Tractable Analytic Expressions for the Wind Speed Probability Density Functions Using Expansions of Orthogonal Polynomials

Abstract

AbstractThe use of the two-parameter Weibull function as an estimator of the wind speed probability density function (PDF) is known to be problematic when a high accuracy of fit is required, such as in the computation of the wind power density function. Various types of nonparametric kernels can provide excellent fits to wind speed histograms but cannot provide tractable analytical expressions. Analytic expressions for the wind speed PDF are needed for many applications, particularly in the downscaling of model or satellite wind speed estimates to the regional or point scale. It is demonstrated that the judicious use of an expansion of orthogonal polynomials can produce more accurate estimates of the wind speed PDF than relatively simply parametric functions, such as the commonly used Weibull function. This study examines four such expansions applied to two different surface wind speed datasets in Oklahoma.

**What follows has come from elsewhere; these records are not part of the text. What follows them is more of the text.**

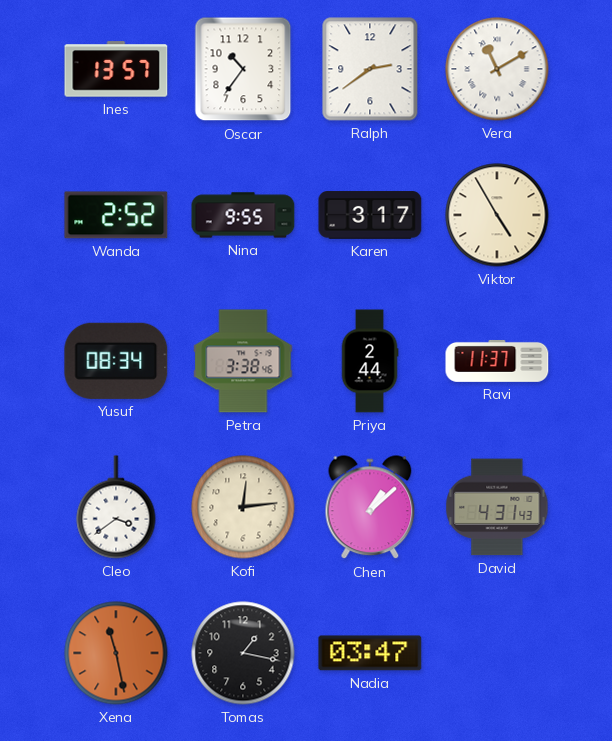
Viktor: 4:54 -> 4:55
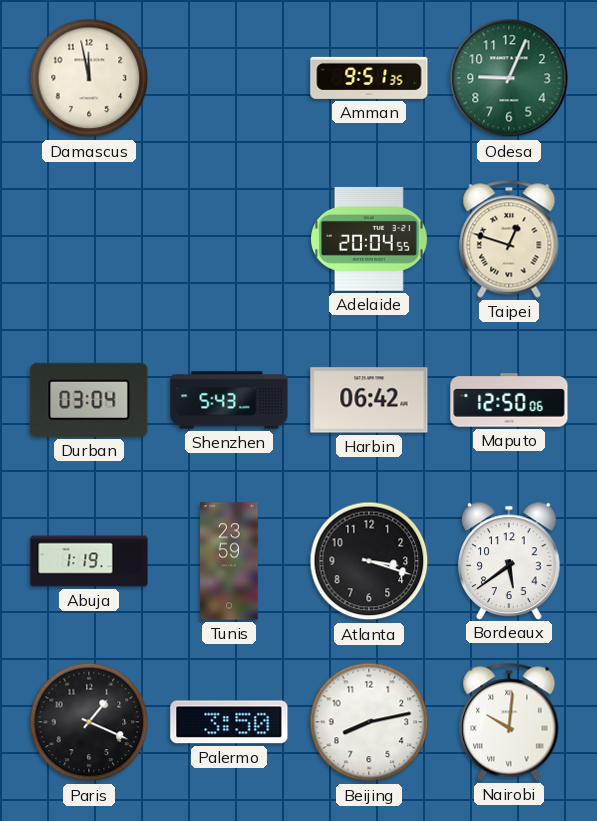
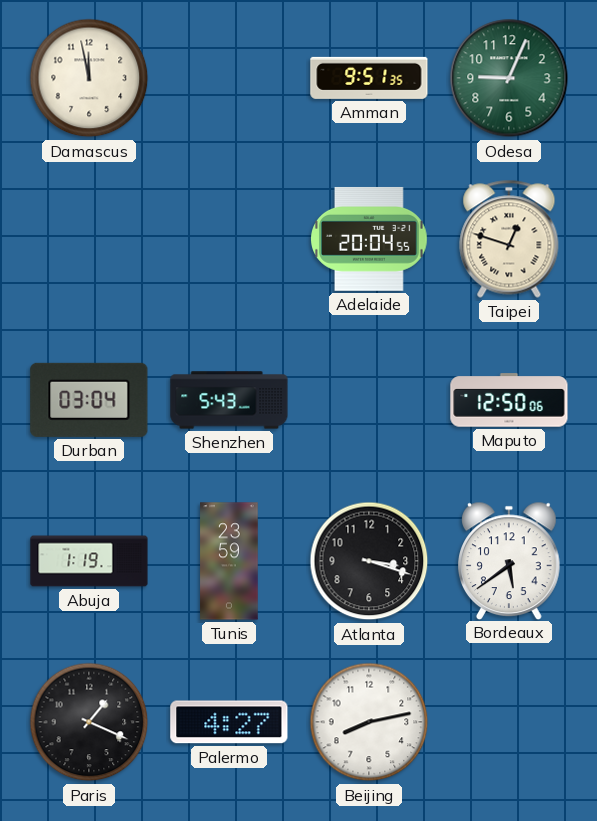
Harbin: 06:42 -> none
Palermo: 3:50 -> 4:27
Nairobi: 10:01 -> none
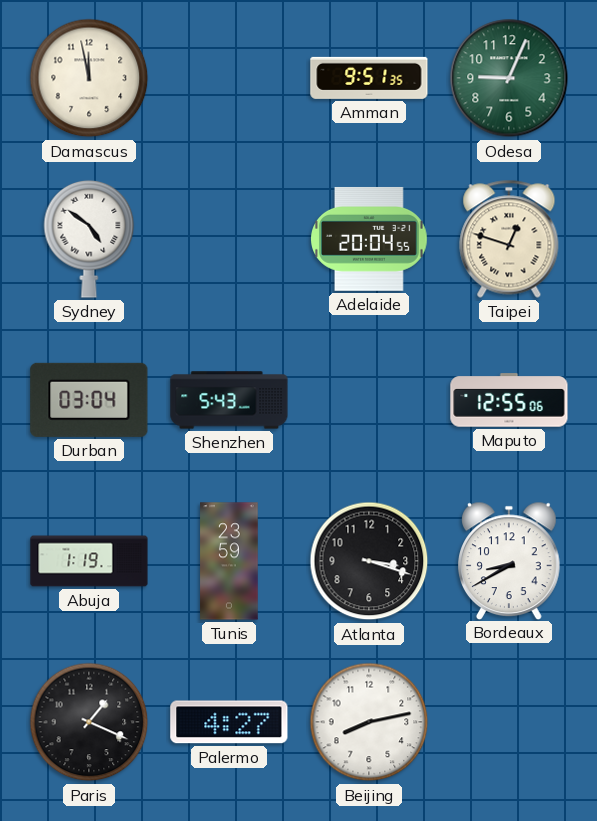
Sydney: none -> 4:51
Maputo: 12:50 -> 12:55
Bordeaux: 5:39 -> 8:40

The results indicate that the accuracy of fit of a given expansion is strongly related to how close the basis weight function in an expansion resembles the wind speed histogram. It is shown that this basis function, which is the first term in the expansion, acts as a first “best guess” to the true wind speed PDF and that the additional terms act to “adjust” the fit to converge on the true density function. The results indicate that appropriately chosen orthogonal polynomials can provide an excellent fit and are quite tractable.